2. Support the microflora

The importance of the microbiome on health is well known; the ability to modify the microbiome to a more appropriate or healthy status is a more difficult challenge. There is a tremendous volume of research in all species about the impact and importance of intestinal microflora on immunity, health, and disease. The microflora is not static but rather a dynamic community of microorganisms that change with bird age, time of day, composition of the diet, and treatment with antibiotics or other additives. Management of intestinal microflora is a very difficult process because its development and manipulation are not fully understood.

Any significant feed formulation or feed form change is a stress event for intestinal microflora. Feed changes are thus high-risk periods for the development of NE. It is a best practice to avoid feed changes when birds are in the NE risk window. It is important to support the intestinal microflora with either in-feed or in-water products to improve intestinal health during feed changes.


It is important to avoid feed outages. After a feed outage, the disruption to the microflora and the increase in mucus production increases the likelihood of an NE outbreak in the following days. Preemptively adding a water additive to improve intestinal health directly after a feed outage can reduce the risk of NE in the flock.

When managing intestinal microflora: probiotics, prebiotics, plant extracts, enzymes, and organic acids are the most commonly used tools. Each of these product classes interacts with the bird and its flora in a different way and selecting additives with complimentary modes of action is critical to the success of the program. Direct colonizing organisms like Lactobacillus spp. can help to directly change the microflora, providing a more mature and healthier microbiome.

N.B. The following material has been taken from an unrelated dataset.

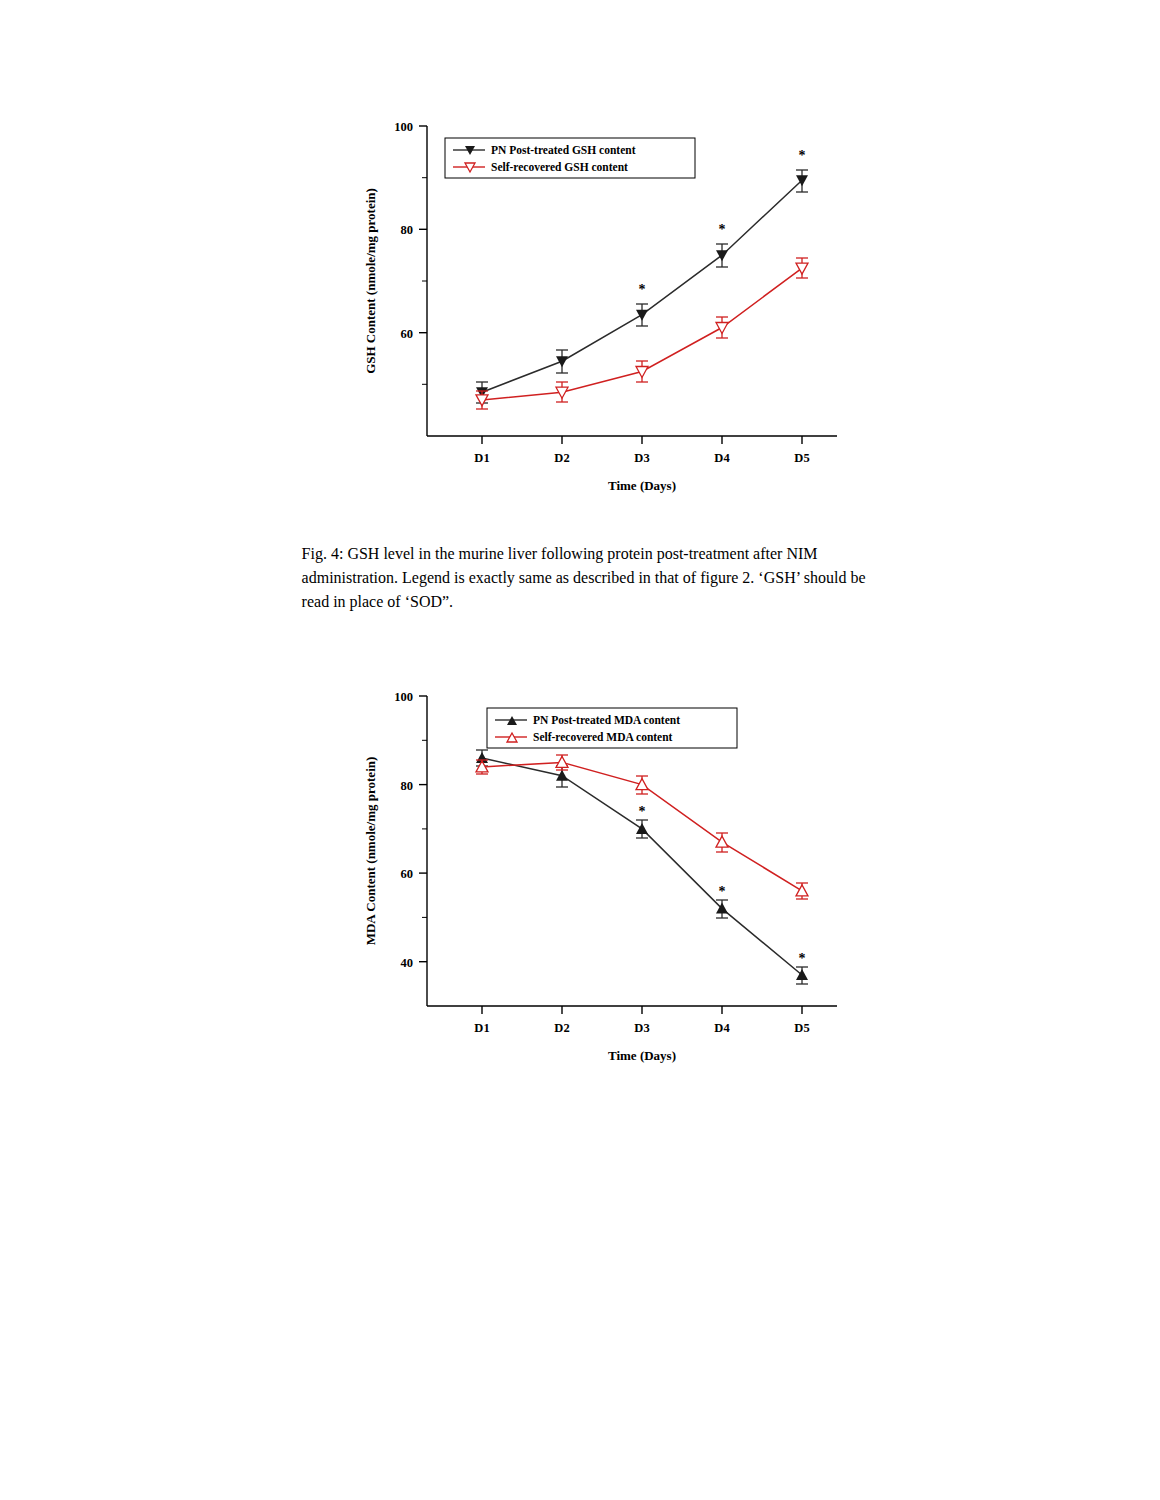GSH content versus time (Days) for PN post-treated and self-recovered groups scale: value 100 -> y 40 ; value 40 -> y 350 => y = 40 + (100 - v) * (310/60) 100 80 60 GSH Content (nmole/mg protein) D1 D2 D3 D4 D5 Time (Days) PN Post-treated GSH content Self-recovered GSH content * * *
Fig. 4: GSH level in the murine liver following protein post-treatment after NIM administration. Legend is exactly same as described in that of figure 2. ‘GSH’ should be read in place of ‘SOD”.
MDA content versus time (Days) for PN post-treated and self-recovered groups 100 80 60 40 MDA Content (nmole/mg protein) D1 D2 D3 D4 D5 Time (Days) PN Post-treated MDA content Self-recovered MDA content * * *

Prebiotics such as mannan- and fructo-oligosaccharides provide a food source for beneficial microorganisms and can interact directly with the immune system of the bird. Plant extracts can have antimicrobial or anti-inflammatory properties that can also modulate the microflora by impacting the growth and metabolism of different species of microorganisms in the intestine.

3. Limit Clostridium perfringens growth

It is not possible to eliminate toxin-producing C. perfringens from the environment. Clostridia are spore-forming microorganisms that are very resistant to disinfectants. However, it is possible to manage the abundance of these microorganisms in a system through proper litter management, sanitation, and disposal of mortality.

A house that has a history of NE should have the litter completely removed and the environment cleaned and disinfected as much as the facility will allow. New clean shavings should be brought into the house at a sufficient depth to limit access to the floor. Several non-antimicrobial feed and water additives have shown promise in reducing numbers of C. perfringens in feces of infected birds. Feed and water additives are an essential tool to reduce the impact of NE.

Limit Clostridium perfringens growth

Conclusion: the more you prevent, the less you have to treat

Even with the best management practices, outbreaks of NE will happen. In order to successfully treat a flock with NE, it is critical to catch the mortality early. Once a flock is experiencing high mortality from NE, it is very difficult to treat because the sickest birds will not be drinking enough water to receive a significant amount of water additives. Treating or managing an outbreak is as much art as science, but it is a combination of reducing the inciting causes.

Manage microflora and clostridial growth with organic acids, copper sulfate, phytogenics, or probiotics. Reduce coccidiosis cycling with amprolium, saponins, or other phytogenics. With excellent husbandry, the impact of NE can be reduced drastically even without using antibiotics. Managing NE incidence in poultry is a mixture of animal husbandry, managing coccidiosis cycling, feed and water additive selection, and high-quality nutrition.